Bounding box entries
================
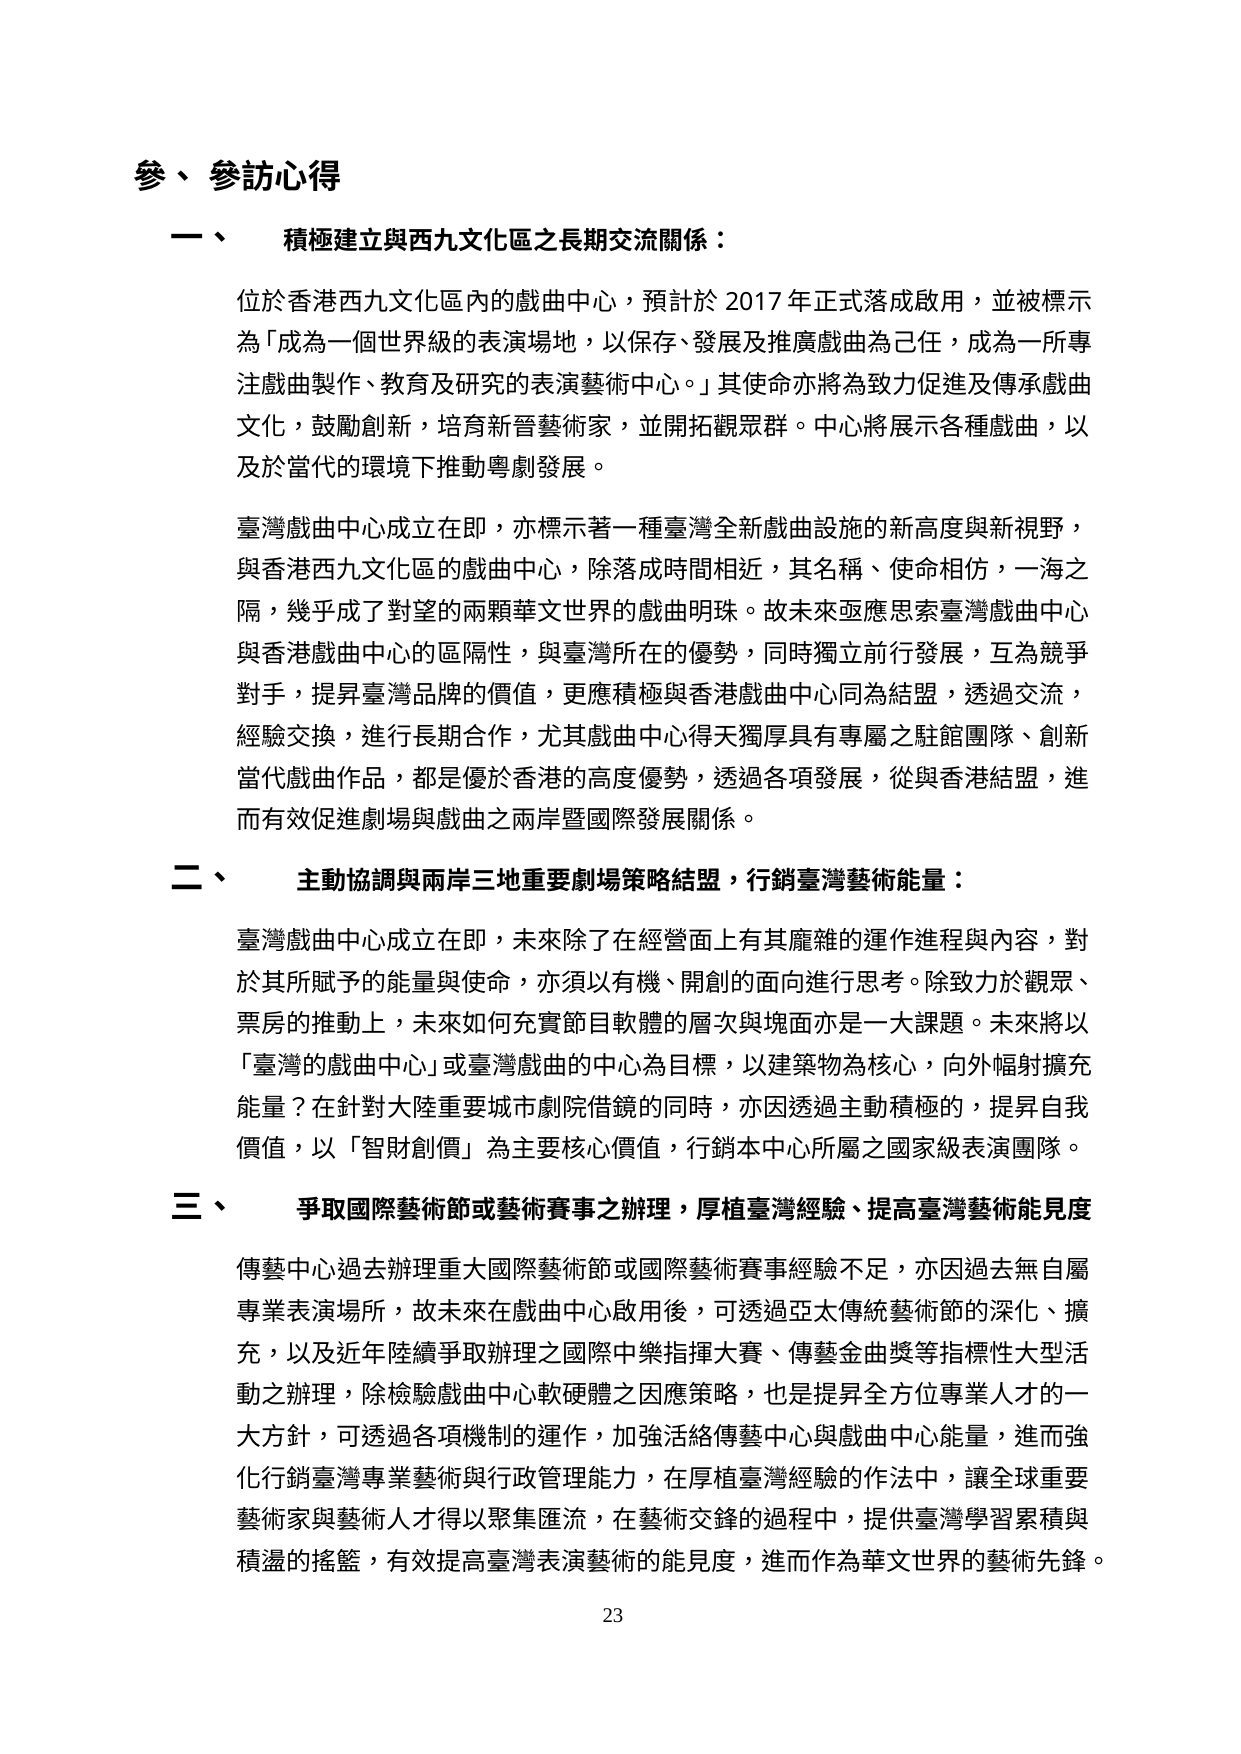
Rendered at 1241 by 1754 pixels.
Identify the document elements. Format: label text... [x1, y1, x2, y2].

text 位於香港西九文化區內的戲曲中心，預計於2017年正式落成啟用，並被標示為「成為一個世界級的表演場地，以保存、發展及推廣戲曲為己任，成為一所專注戲曲製作、教育及研究的表演藝術中心。」其使命亦將為致力促進及傳承戲曲文化，鼓勵創新，培育新晉藝術家，並開拓觀眾群。中心將展示各種戲曲，以及於當代的環境下推動粵劇發展。 [236, 277, 1092, 485]
text 臺灣戲曲中心成立在即，亦標示著一種臺灣全新戲曲設施的新高度與新視野，與香港西九文化區的戲曲中心，除落成時間相近，其名稱、使命相仿，一海之隔，幾乎成了對望的兩顆華文世界的戲曲明珠。故未來亟應思索臺灣戲曲中心與香港戲曲中心的區隔性，與臺灣所在的優勢，同時獨立前行發展，互為競爭對手，提昇臺灣品牌的價值，更應積極與香港戲曲中心同為結盟，透過交流，經驗交換，進行長期合作，尤其戲曲中心得天獨厚具有專屬之駐館團隊、創新當代戲曲作品，都是優於香港的高度優勢，透過各項發展，從與香港結盟，進而有效促進劇場與戲曲之兩岸暨國際發展關係。 [236, 504, 1092, 837]
list 主動協調與兩岸三地重要劇場策略結盟，行銷臺灣藝術能量： [170, 856, 1092, 897]
list 參訪心得 [133, 152, 1092, 197]
text 臺灣戲曲中心成立在即，未來除了在經營面上有其龐雜的運作進程與內容，對於其所賦予的能量與使命，亦須以有機、開創的面向進行思考。除致力於觀眾、票房的推動上，未來如何充實節目軟體的層次與塊面亦是一大課題。未來將以「臺灣的戲曲中心」或臺灣戲曲的中心為目標，以建築物為核心，向外幅射擴充能量？在針對大陸重要城市劇院借鏡的同時，亦因透過主動積極的，提昇自我價值，以「智財創價」為主要核心價值，行銷本中心所屬之國家級表演團隊。 [236, 916, 1092, 1166]
text 傳藝中心過去辦理重大國際藝術節或國際藝術賽事經驗不足，亦因過去無自屬專業表演場所，故未來在戲曲中心啟用後，可透過亞太傳統藝術節的深化、擴充，以及近年陸續爭取辦理之國際中樂指揮大賽、傳藝金曲獎等指標性大型活動之辦理，除檢驗戲曲中心軟硬體之因應策略，也是提昇全方位專業人才的一大方針，可透過各項機制的運作，加強活絡傳藝中心與戲曲中心能量，進而強化行銷臺灣專業藝術與行政管理能力，在厚植臺灣經驗的作法中，讓全球重要藝術家與藝術人才得以聚集匯流，在藝術交鋒的過程中，提供臺灣學習累積與積盪的搖籃，有效提高臺灣表演藝術的能見度，進而作為華文世界的藝術先鋒。 [236, 1245, 1092, 1579]
list 爭取國際藝術節或藝術賽事之辦理，厚植臺灣經驗、提高臺灣藝術能見度： [170, 1185, 1092, 1227]
list 積極建立與西九文化區之長期交流關係： [170, 216, 1092, 258]
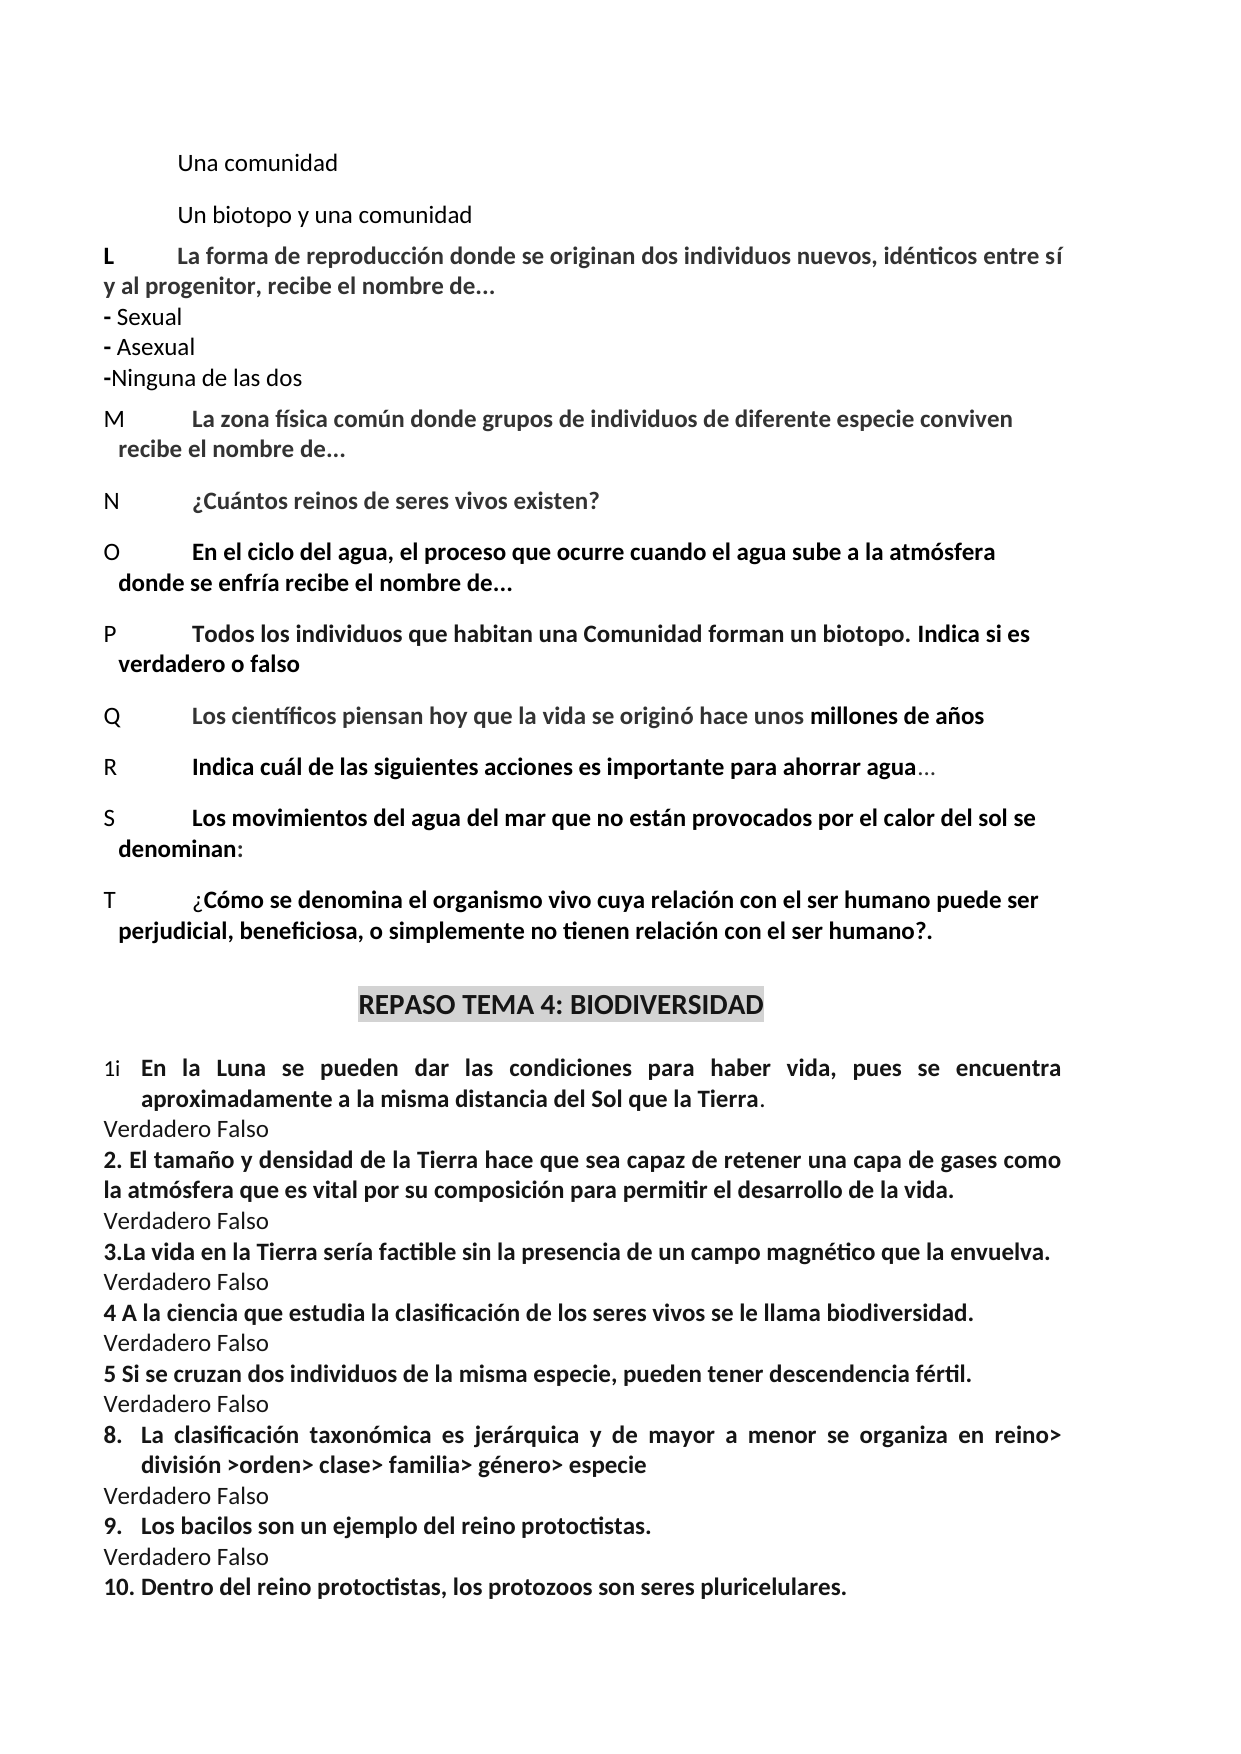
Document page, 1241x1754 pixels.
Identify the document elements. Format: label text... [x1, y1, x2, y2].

text P Todos los individuos que habitan una Comunidad forman un biotopo. Indica si es verdadero o falso [103, 618, 1063, 679]
list En la Luna se pueden dar las condiciones para haber vida, pues se encuentra aproximadamente a la misma distancia del Sol que la Tierra. [177, 1053, 1063, 1114]
text L La forma de reproducción donde se originan dos individuos nuevos, idénticos entre sí y al progenitor, recibe el nombre de... [103, 240, 1063, 301]
text Un biotopo y una comunidad [177, 199, 1063, 229]
text S Los movimientos del agua del mar que no están provocados por el calor del sol se denominan: [103, 803, 1063, 864]
text - Asexual [103, 331, 1063, 362]
text Verdadero Falso [103, 1114, 1063, 1144]
text Verdadero Falso [103, 1205, 1063, 1236]
list Dentro del reino protoctistas, los protozoos son seres pluricelulares. [177, 1571, 1063, 1602]
text N ¿Cuántos reinos de seres vivos existen? [103, 485, 1063, 515]
text T ¿Cómo se denomina el organismo vivo cuya relación con el ser humano puede ser perjudicial, beneficiosa, o simplemente no tienen relación con el ser humano?. [103, 884, 1063, 946]
text Una comunidad [177, 148, 1063, 178]
list Los bacilos son un ejemplo del reino protoctistas. [177, 1510, 1063, 1541]
text 4 A la ciencia que estudia la clasificación de los seres vivos se le llama biodiversidad. [103, 1297, 1063, 1327]
text - Sexual [103, 301, 1063, 331]
text Q Los científicos piensan hoy que la vida se originó hace unos millones de años [103, 700, 1063, 730]
text -Ninguna de las dos [103, 362, 1063, 392]
text R Indica cuál de las siguientes acciones es importante para ahorrar agua... [103, 751, 1063, 782]
text M La zona física común donde grupos de individuos de diferente especie conviven recibe el nombre de... [103, 403, 1063, 464]
text Verdadero Falso [103, 1327, 1063, 1358]
text REPASO TEMA 4: BIODIVERSIDAD [59, 986, 1063, 1022]
text 5 Si se cruzan dos individuos de la misma especie, pueden tener descendencia fértil. [103, 1358, 1063, 1388]
list La clasificación taxonómica es jerárquica y de mayor a menor se organiza en reino> división >orden> clase> familia> género> especie [177, 1419, 1063, 1480]
text Verdadero Falso [103, 1480, 1063, 1510]
text Verdadero Falso [103, 1388, 1063, 1419]
text 2. El tamaño y densidad de la Tierra hace que sea capaz de retener una capa de gases como la atmósfera que es vital por su composición para permitir el desarrollo de la vida. [103, 1144, 1063, 1205]
text Verdadero Falso [103, 1541, 1063, 1571]
text Verdadero Falso [103, 1266, 1063, 1297]
text O En el ciclo del agua, el proceso que ocurre cuando el agua sube a la atmósfera donde se enfría recibe el nombre de... [103, 536, 1063, 597]
text 3.La vida en la Tierra sería factible sin la presencia de un campo magnético que la envuelva. [103, 1236, 1063, 1266]
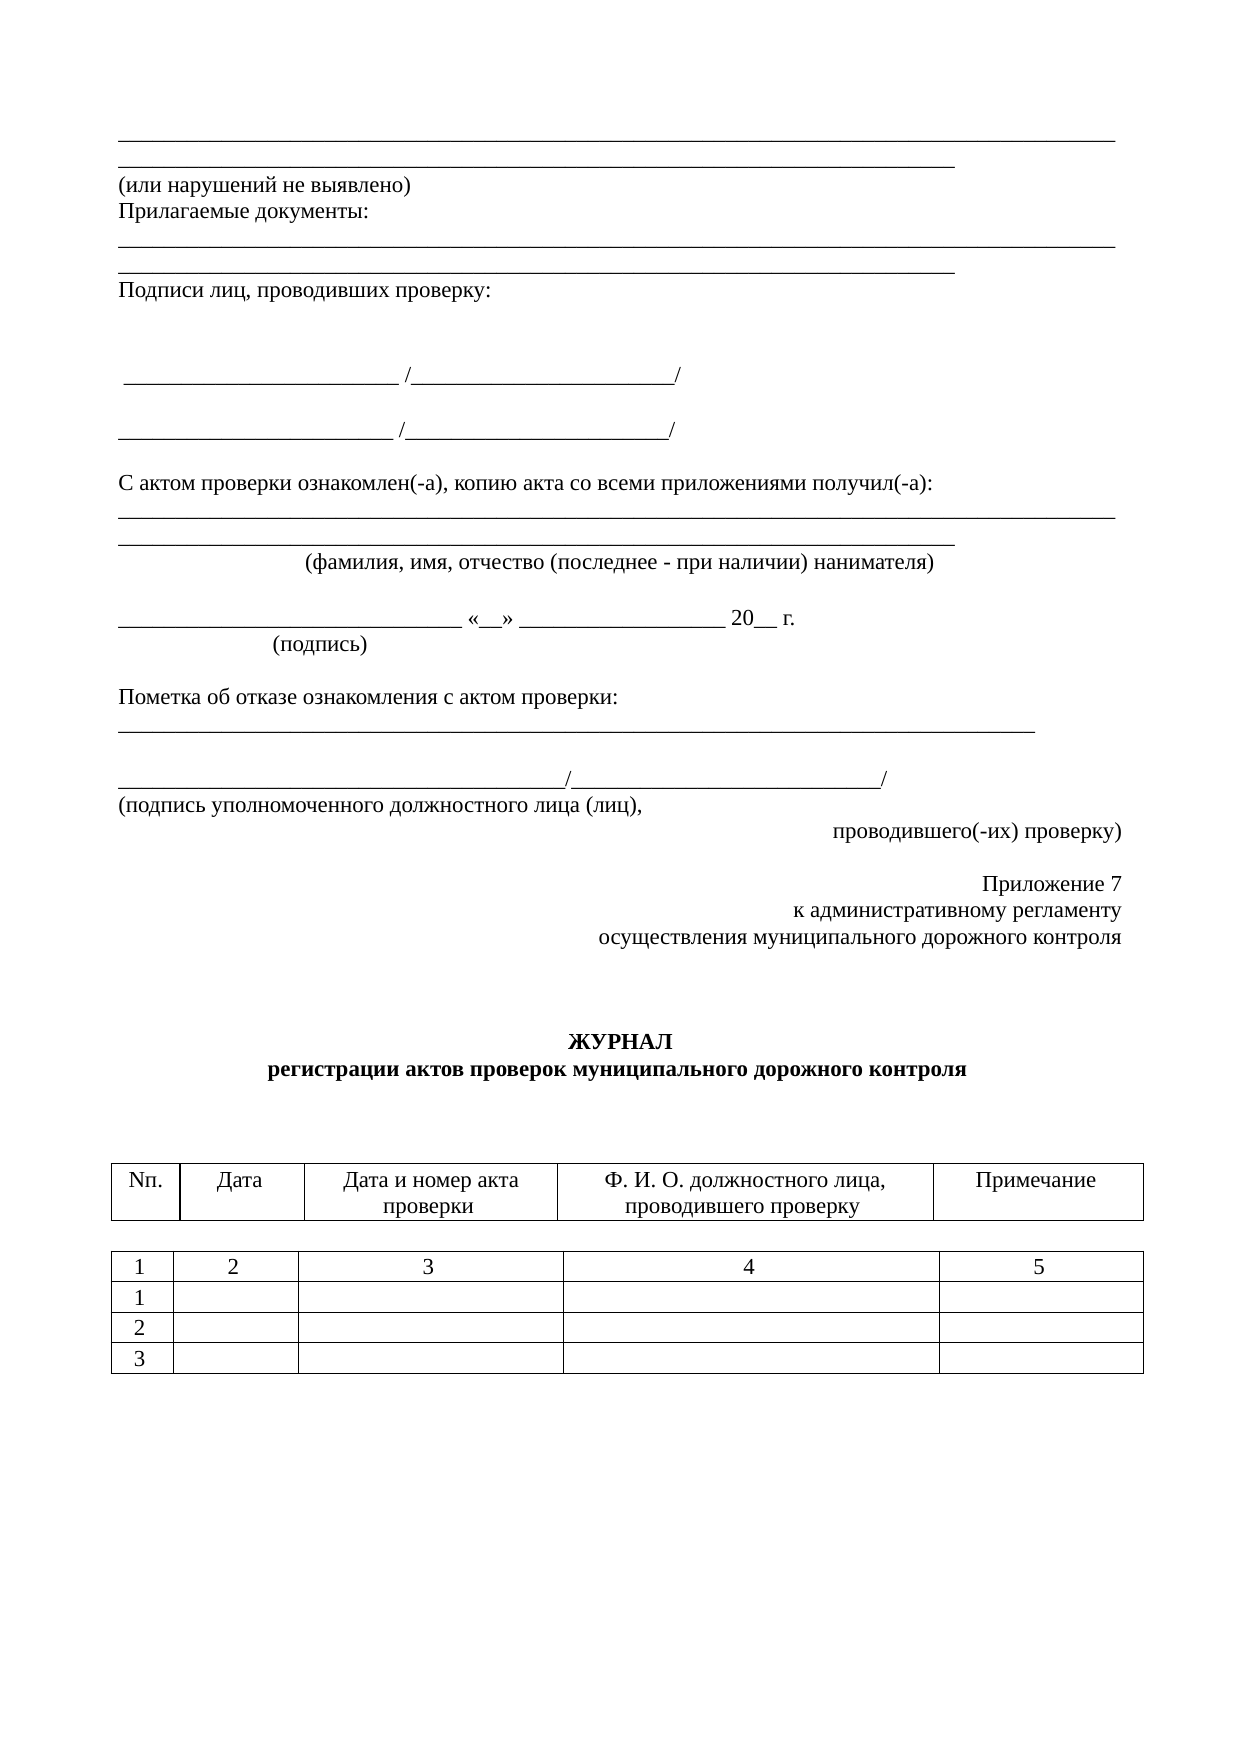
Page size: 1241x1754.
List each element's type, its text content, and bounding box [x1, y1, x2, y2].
================
### EXERCISE DIRECTIONS
Copy the data word for word, from the line with "text P Todos" to the line with "text Verdadero Falso [103, 1480, 1063, 1510]", including both of those lines.

### REPLY TO THE EXERCISE
text P Todos los individuos que habitan una Comunidad forman un biotopo. Indica si es verdadero o falso [103, 618, 1063, 679]
list En la Luna se pueden dar las condiciones para haber vida, pues se encuentra aproximadamente a la misma distancia del Sol que la Tierra. [177, 1053, 1063, 1114]
text L La forma de reproducción donde se originan dos individuos nuevos, idénticos entre sí y al progenitor, recibe el nombre de... [103, 240, 1063, 301]
text Un biotopo y una comunidad [177, 199, 1063, 229]
text S Los movimientos del agua del mar que no están provocados por el calor del sol se denominan: [103, 803, 1063, 864]
text - Asexual [103, 331, 1063, 362]
text Verdadero Falso [103, 1114, 1063, 1144]
text Verdadero Falso [103, 1205, 1063, 1236]
list Dentro del reino protoctistas, los protozoos son seres pluricelulares. [177, 1571, 1063, 1602]
text N ¿Cuántos reinos de seres vivos existen? [103, 485, 1063, 515]
text T ¿Cómo se denomina el organismo vivo cuya relación con el ser humano puede ser perjudicial, beneficiosa, o simplemente no tienen relación con el ser humano?. [103, 884, 1063, 946]
text Una comunidad [177, 148, 1063, 178]
list Los bacilos son un ejemplo del reino protoctistas. [177, 1510, 1063, 1541]
text 4 A la ciencia que estudia la clasificación de los seres vivos se le llama biodiversidad. [103, 1297, 1063, 1327]
text - Sexual [103, 301, 1063, 331]
text Q Los científicos piensan hoy que la vida se originó hace unos millones de años [103, 700, 1063, 730]
text -Ninguna de las dos [103, 362, 1063, 392]
text R Indica cuál de las siguientes acciones es importante para ahorrar agua... [103, 751, 1063, 782]
text M La zona física común donde grupos de individuos de diferente especie conviven recibe el nombre de... [103, 403, 1063, 464]
text Verdadero Falso [103, 1327, 1063, 1358]
text REPASO TEMA 4: BIODIVERSIDAD [59, 986, 1063, 1022]
text 5 Si se cruzan dos individuos de la misma especie, pueden tener descendencia fértil. [103, 1358, 1063, 1388]
list La clasificación taxonómica es jerárquica y de mayor a menor se organiza en reino> división >orden> clase> familia> género> especie [177, 1419, 1063, 1480]
text Verdadero Falso [103, 1480, 1063, 1510]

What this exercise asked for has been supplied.